The UN Outer Space Treaty — the world’s governing framework for the use of space — says nothing on the topic of the reflectivity of satellites, nor their impact on astronomy. Even if one country began strictly protecting the night sky from overcrowding, another could ignore those regulations entirely, and spoil the night sky for everyone, Johnson explains.
This is a problem “that falls in the cracks,” Mark Skinner, an astronomer associated with the International Institute of Space Law.
Without stricter regulations, the future could get even weirder. People could launch bright satellites, to intentionally get the attention of people around the globe. And they already have: In January 2018, a New Zealand company launched a satellite called “humanity star.” It was basically a disco ball in low Earth orbit. Its creators hoped the light from the satellite would “create a shared experience for everyone on the planet.” Many astronomers were not delighted, likening it to “space graffitti.”

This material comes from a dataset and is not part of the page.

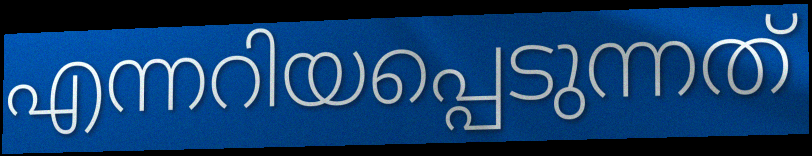
എന്നറിയപ്പെടുന്നത്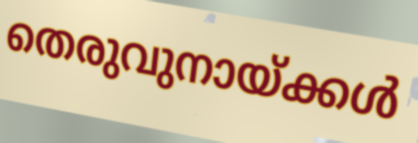
തെരുവുനായ്ക്കൾ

Perhaps the humanity star is just a precursor to even bigger and brighter displays in the night sky. There’s no explicit international ban, Wired reports, on advertising in space. There’s at least one company hoping to arrange satellites in the sky to get people to buy more soda. The night sky is enormous, and viewable to everyone on the planet. It’s the perfect billboard.
“There’s a huge driver for us to ring the alarm and try to bring some visibility to this now,” Johnson, of Northwestern, says. “This is just the tip of the iceberg.”

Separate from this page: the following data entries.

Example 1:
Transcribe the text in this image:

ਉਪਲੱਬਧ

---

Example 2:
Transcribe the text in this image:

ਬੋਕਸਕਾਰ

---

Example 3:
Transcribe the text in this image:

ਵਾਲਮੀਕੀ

Maybe with some more visibility, astronomers can convince the nations of the world to make sure the night sky remains clear for telescopes. But the fear is, at the end of the day, commercial interests will win over scientific ones. SpaceX “might have good intentions, but they’re still a company, they’re still out to make money,” Johnson says.

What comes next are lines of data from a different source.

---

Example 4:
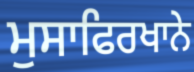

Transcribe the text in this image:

ਮੁਸਾਫਿਰਖਾਨੇ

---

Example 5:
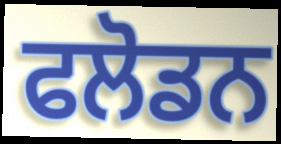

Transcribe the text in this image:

ਫਲੋਡਨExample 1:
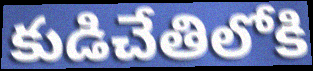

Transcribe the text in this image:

కుడిచేతిలోకి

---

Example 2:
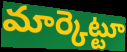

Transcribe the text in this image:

మార్కెట్టూ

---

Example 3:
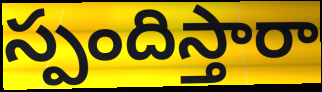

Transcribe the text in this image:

స్పందిస్తారా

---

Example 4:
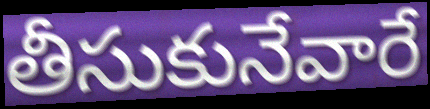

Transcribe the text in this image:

తీసుకునేవారే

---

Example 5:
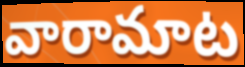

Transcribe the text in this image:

The astronomers I spoke with for this story all see the merits of Starlink, and satellite constellations at large. Too much of the world is cut off from internet access. “Astronomers aren’t asking for there to be no Starlink, and for there to be no satellites,” Johnson says. “But to at least do it in a way that takes into account that other people want a night sky.”
The American Astronomical Society recently convened a working group to try to thread this needle. “The goal of Starlink is to provide worldwide internet service, an aspiration we do not want to impede,” working group astronomer Kelsie Krafton writes. “We do not want to give up access to optical observations from the ground.”
Then, there are impacts to changing the night sky that go beyond science or the internet. The night sky, when seen from dark places, represents the ultimate wilderness — a pristine view of nature that humans have barely touched. What does changing that mean?
“Every culture throughout time ... has valued the night sky, and many have enormously meaningful (and sometimes very practical) traditions of naked-eye observation, woven right into their culture,” Kathryn Denning, an anthropologist at York University who studies the ethics of space exploration, writes in an email. Cultural heritage, she says, is “taken seriously at the United Nations level, but to my knowledge it hasn’t translated into rules for satellites yet.” Even some animals use starlight for navigation, and it’s hard to know if constellation satellites will have an impact on them, too.
Casey, the UT Austin astronomer, wants the world to know that messing with the night sky removes “the one thing that all humans have had in the past 200,000 years, millions of years, it’s always been there.” That’s not something to be taken lightly.
“My whole attachment to science and pursuing this as a career dates back to seeing the night sky as a child and being mesmerized,” she says. “Astronomy is a unique science: we can’t tinker with things in a lab, experimenting on stars. The entire science is looking up at the sky, and losing that would be tragic.”